[Screenshot and code edit data]

◇ ◇ ◇

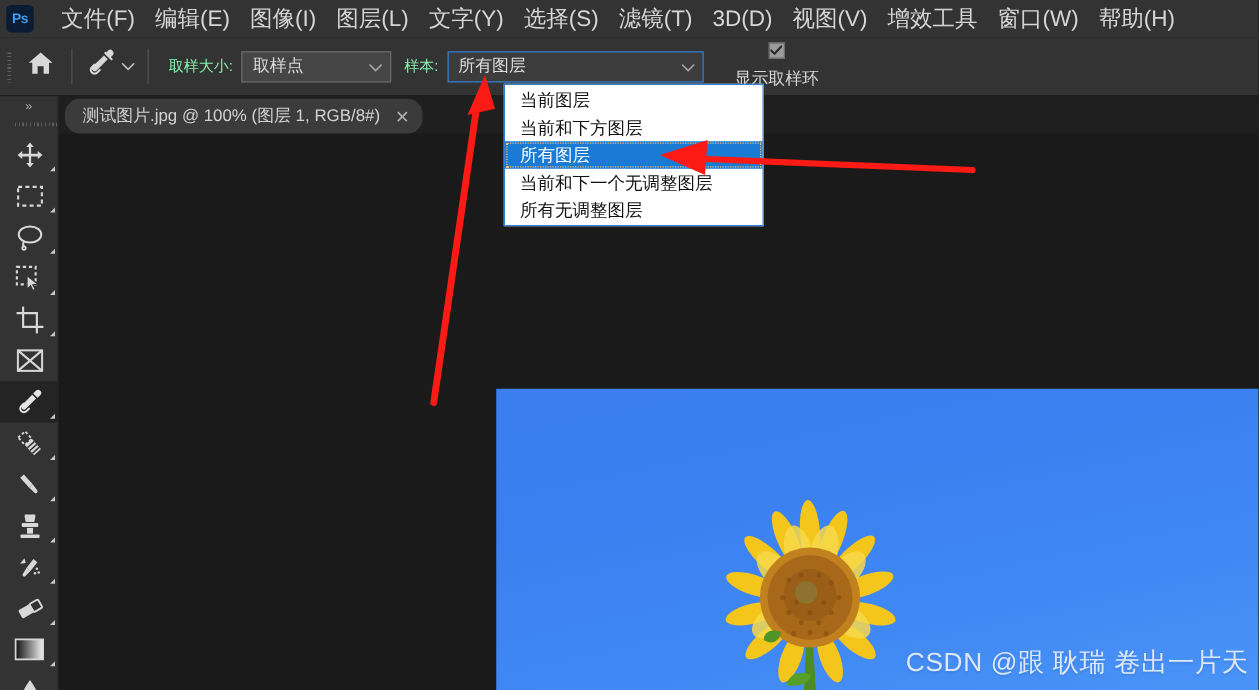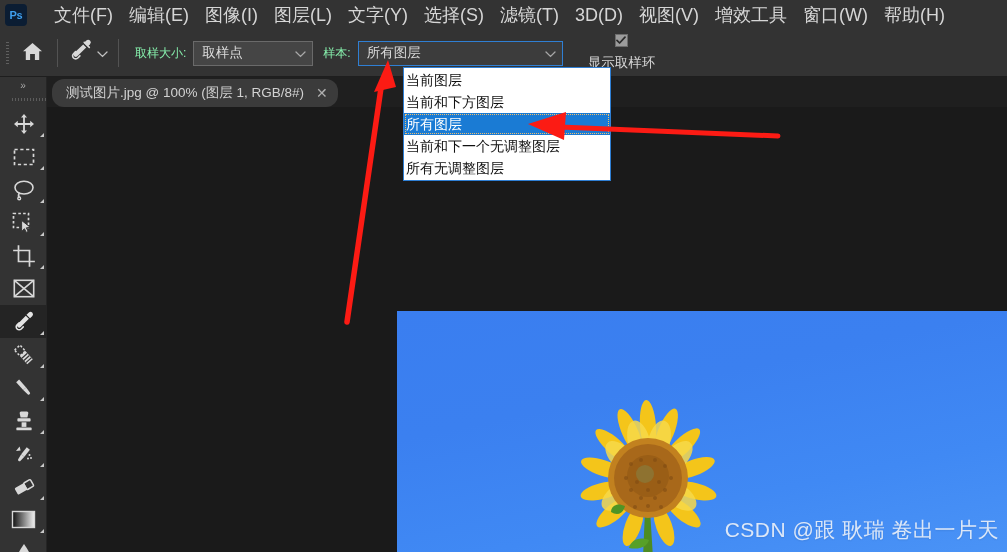"Ps" .ps-logo { margin-right: 19px -> 14px }
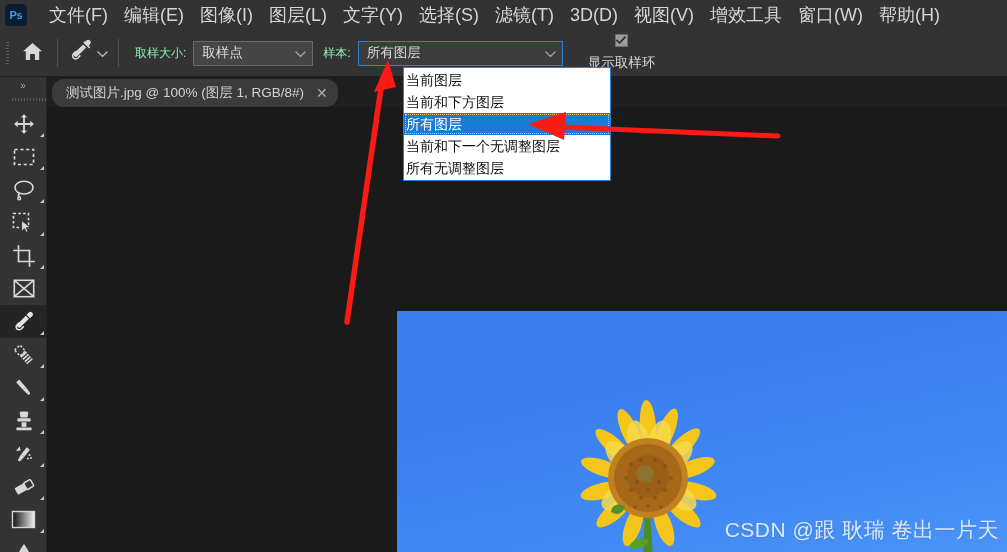"当前图层" .dd-item { padding-left: 2px -> 12px }
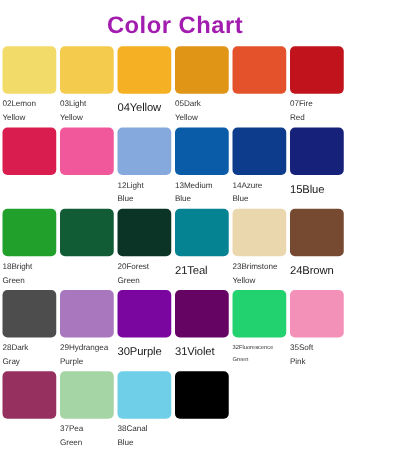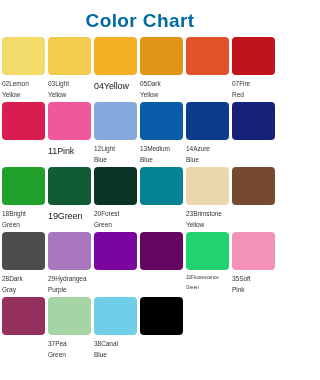"Color Chart" #chart-title { color: #0369a1 -> #a21caf }
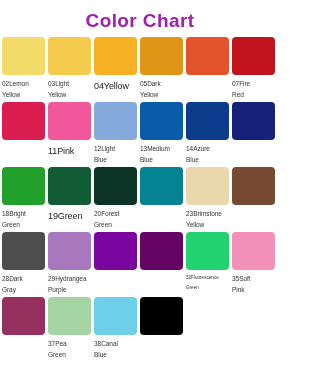"11Pink" div.swatch-label { html: <div> <span>11Pink</span> </div> -> none }
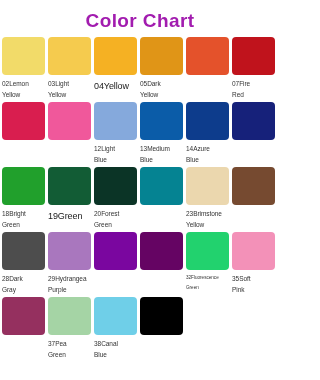"15Blue" div.swatch-label { html: none -> <div> <span>15Blue</span> </div> }
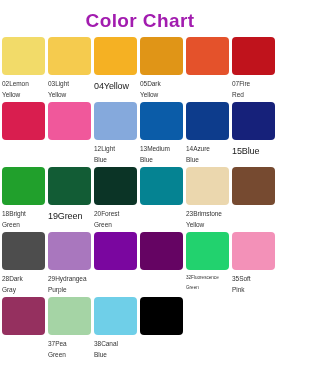"19Green" div.swatch-label { html: <div> <span>19Green</span> </div> -> none }
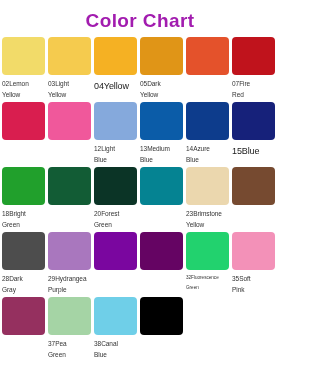"21Teal" div.swatch-label { html: none -> <div> <span>21Teal</span> </div> }
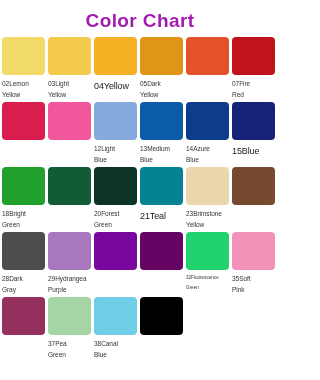"24Brown" div.swatch-label { html: none -> <div> <span>24Brown</span> </div> }
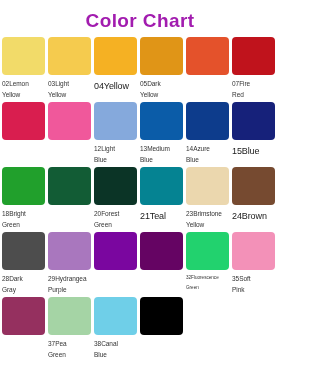"30Purple" div.swatch-label { html: none -> <div> <span>30Purple</span> </div> }
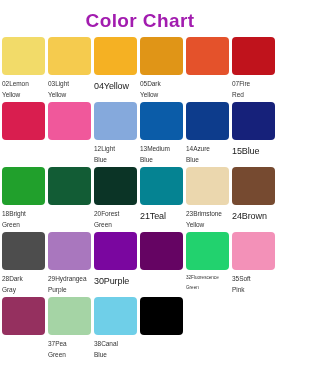"31Violet" div.swatch-label { html: none -> <div> <span>31Violet</span> </div> }
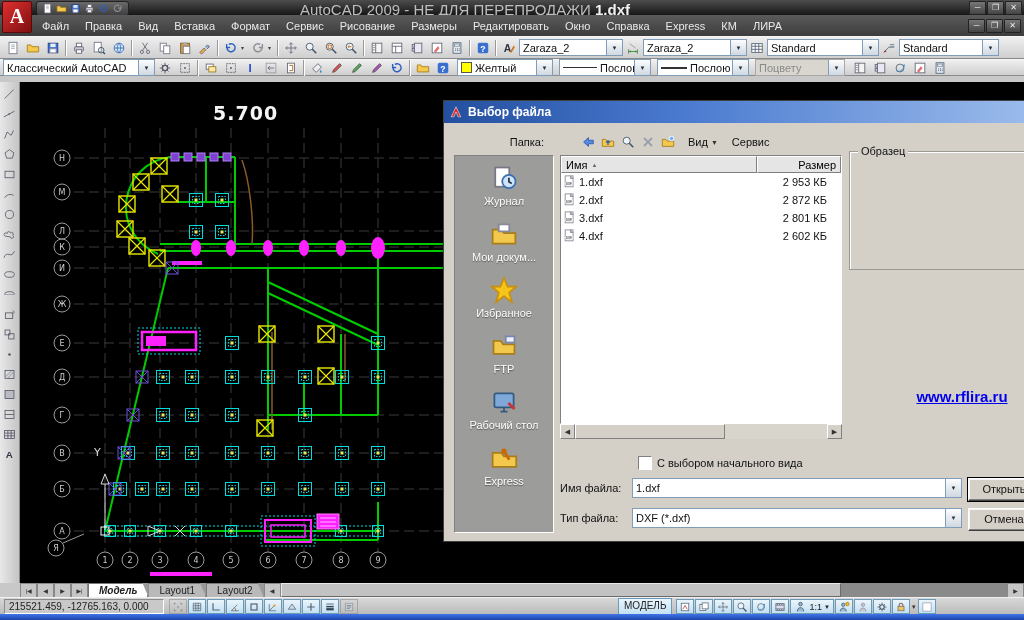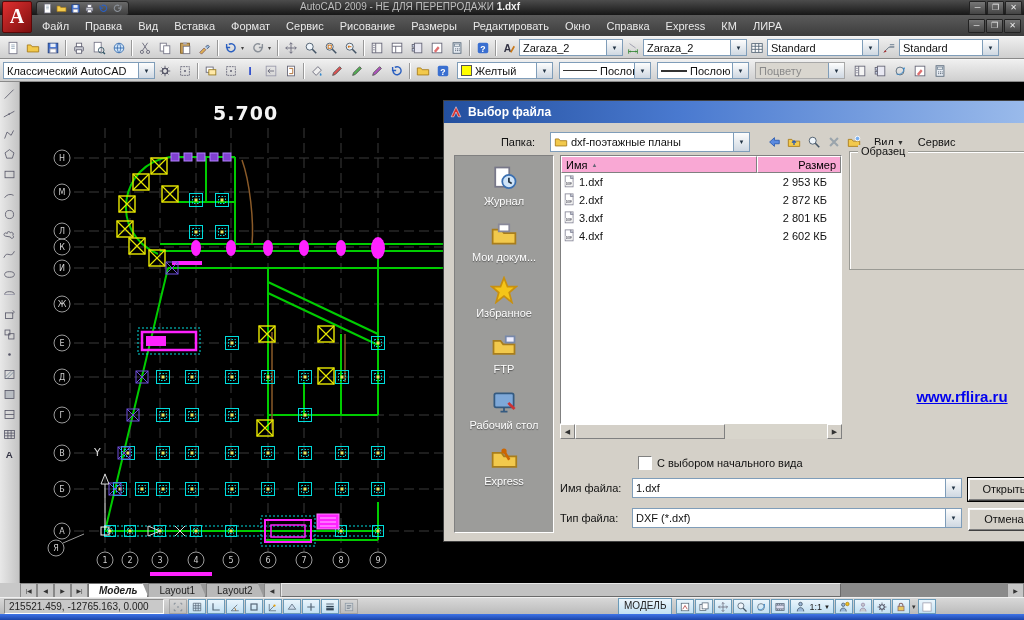"AutoCAD 2009 - НЕ ДЛЯ" .title-text { font-size: 10px -> 15px }
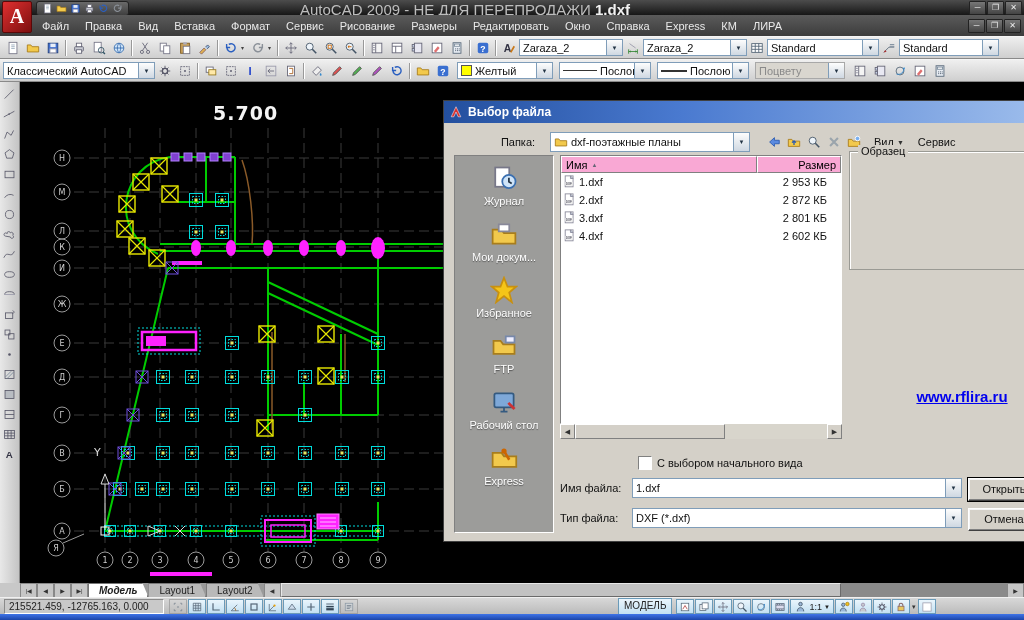"Классический AutoCAD" #toolbar2 { height: 23px -> 17px }
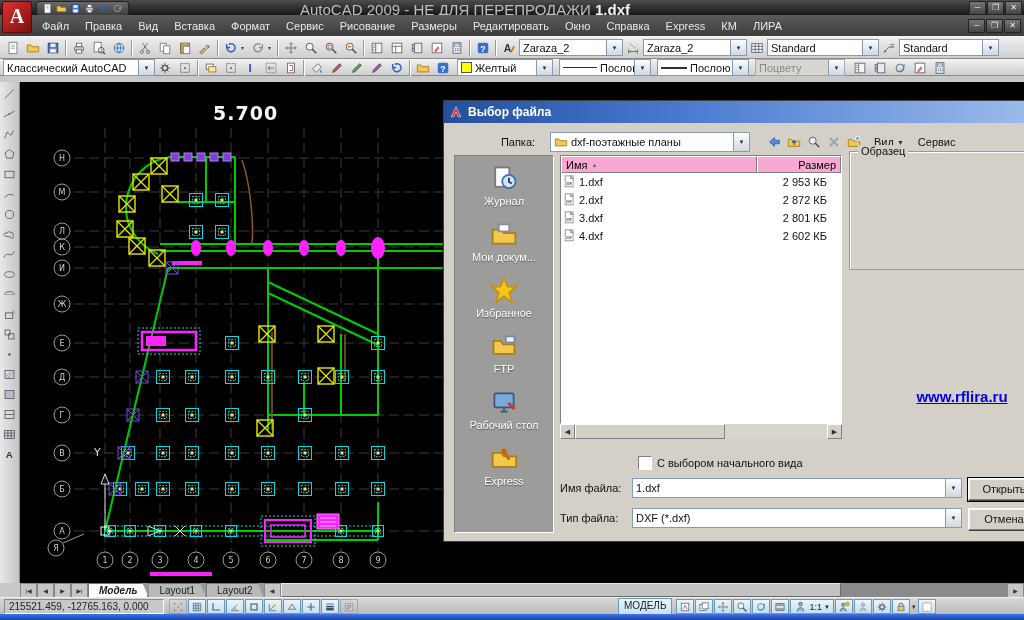"Папка:" span.lbl { margin-right: 6px -> 20px; text-align: center -> right }
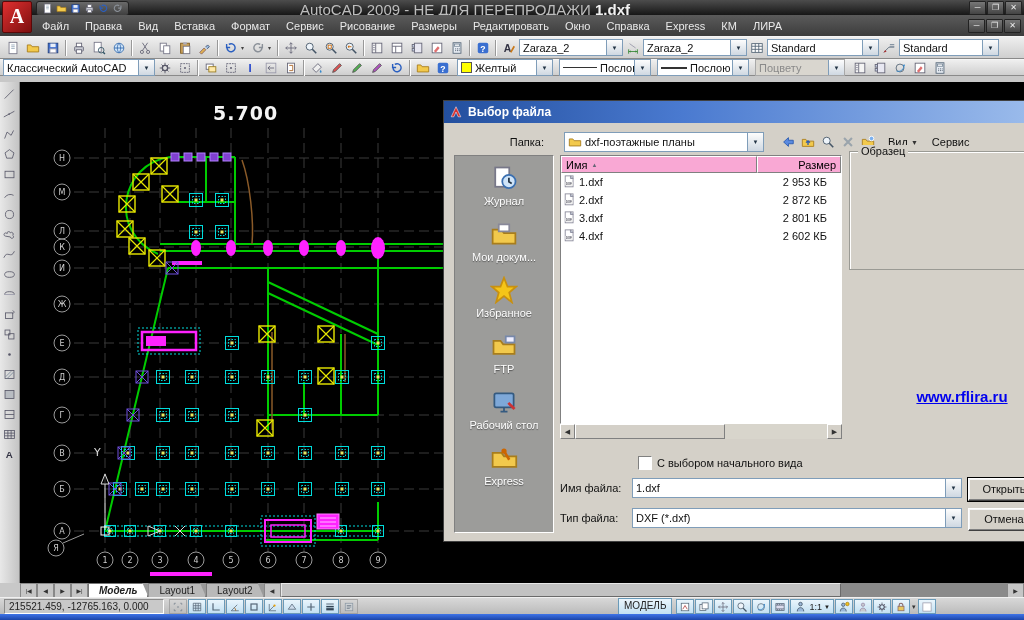"dxf-поэтажные планы" span.combo { html: <span> <span> <span> <svg> <path></path> </svg> </span> <span>dxf-поэтажные планы</span> </span> <span>▼</span> </span> -> none }
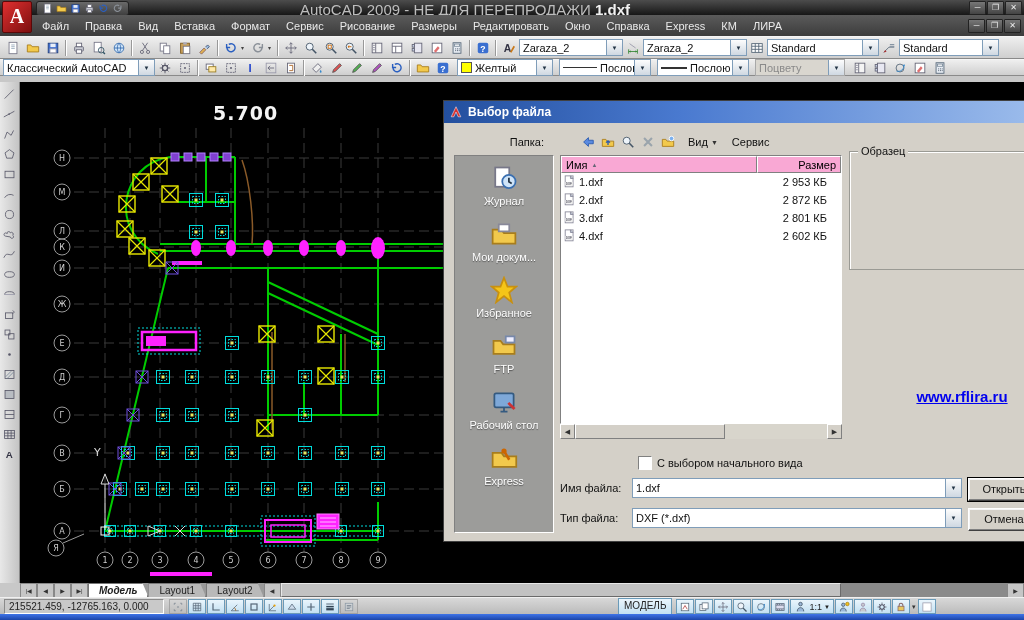"Имя" .fl-head { background: #f9a8d4 -> #e5e5e5 }
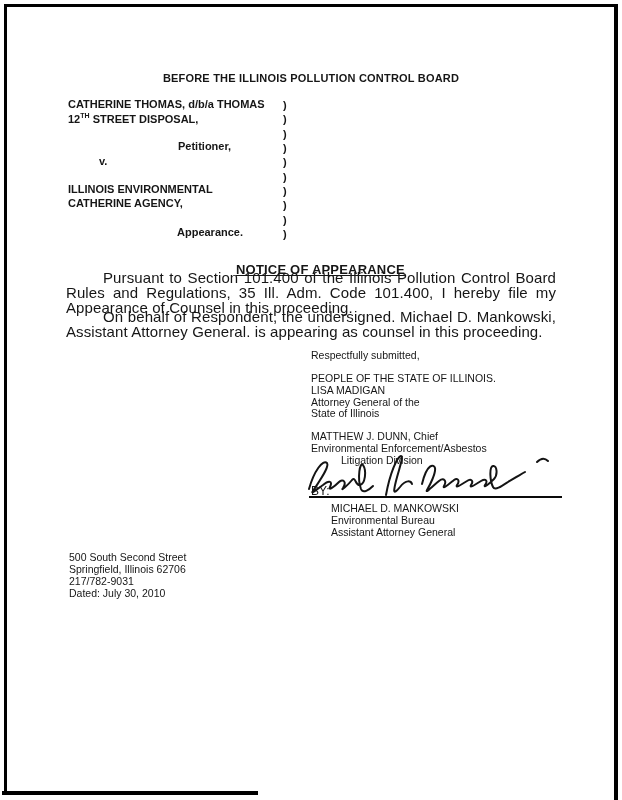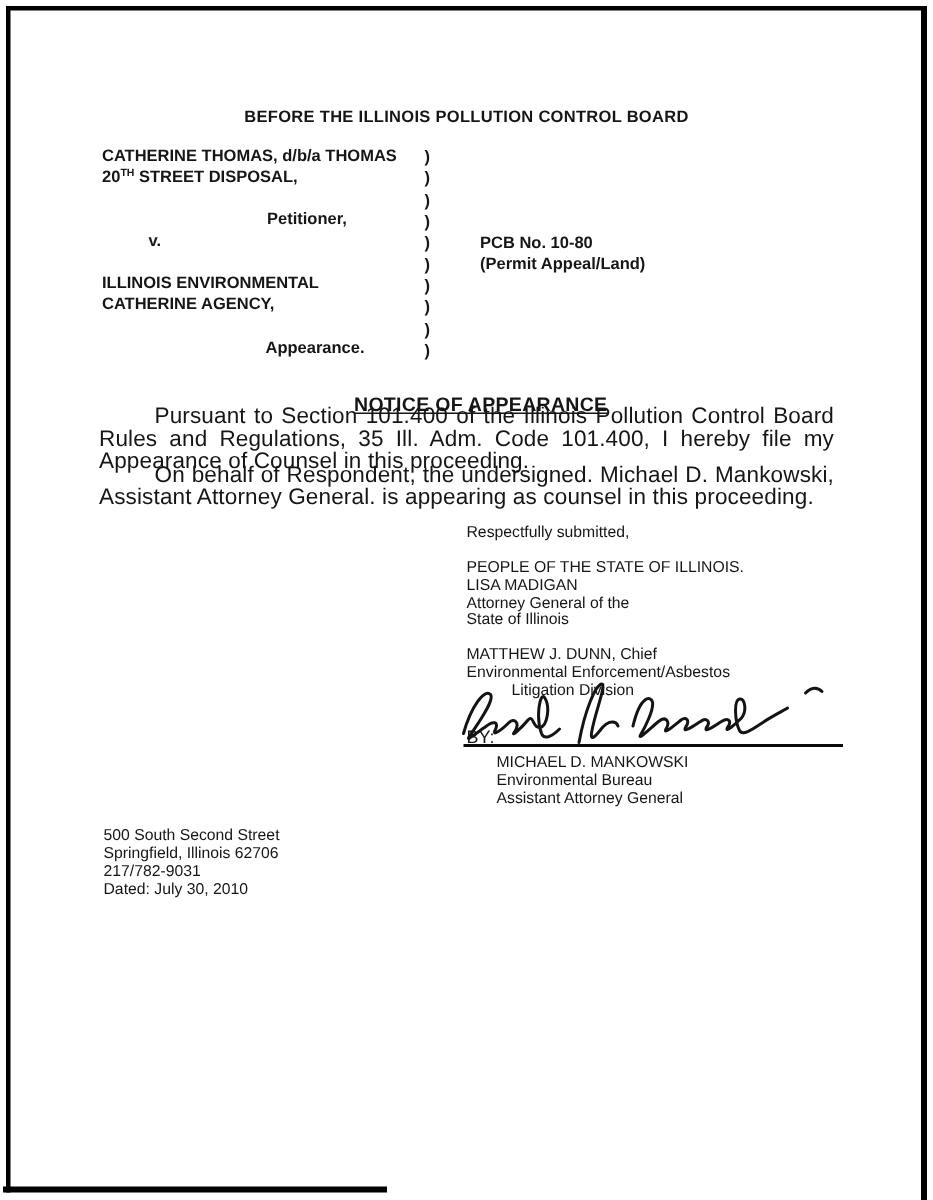"20" span { text: 20 -> 12 }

◇ ◇ ◇

_GOAL OF THE EXERCISE_. Write out every entry above exactly as it stands, minus the pictures.

_RESPONSE_.
"Ps" .ps-logo { margin-right: 19px -> 14px }
"当前图层" .dd-item { padding-left: 2px -> 12px }
"Color Chart" #chart-title { color: #0369a1 -> #a21caf }
"11Pink" div.swatch-label { html: <div> <span>11Pink</span> </div> -> none }
"15Blue" div.swatch-label { html: none -> <div> <span>15Blue</span> </div> }
"19Green" div.swatch-label { html: <div> <span>19Green</span> </div> -> none }
"21Teal" div.swatch-label { html: none -> <div> <span>21Teal</span> </div> }
"24Brown" div.swatch-label { html: none -> <div> <span>24Brown</span> </div> }
"30Purple" div.swatch-label { html: none -> <div> <span>30Purple</span> </div> }
"31Violet" div.swatch-label { html: none -> <div> <span>31Violet</span> </div> }
"AutoCAD 2009 - НЕ ДЛЯ" .title-text { font-size: 10px -> 15px }
"Классический AutoCAD" #toolbar2 { height: 23px -> 17px }
"Папка:" span.lbl { margin-right: 6px -> 20px; text-align: center -> right }
"dxf-поэтажные планы" span.combo { html: <span> <span> <span> <svg> <path></path> </svg> </span> <span>dxf-поэтажные планы</span> </span> <span>▼</span> </span> -> none }
"Имя" .fl-head { background: #f9a8d4 -> #e5e5e5 }
"20" span { text: 20 -> 12 }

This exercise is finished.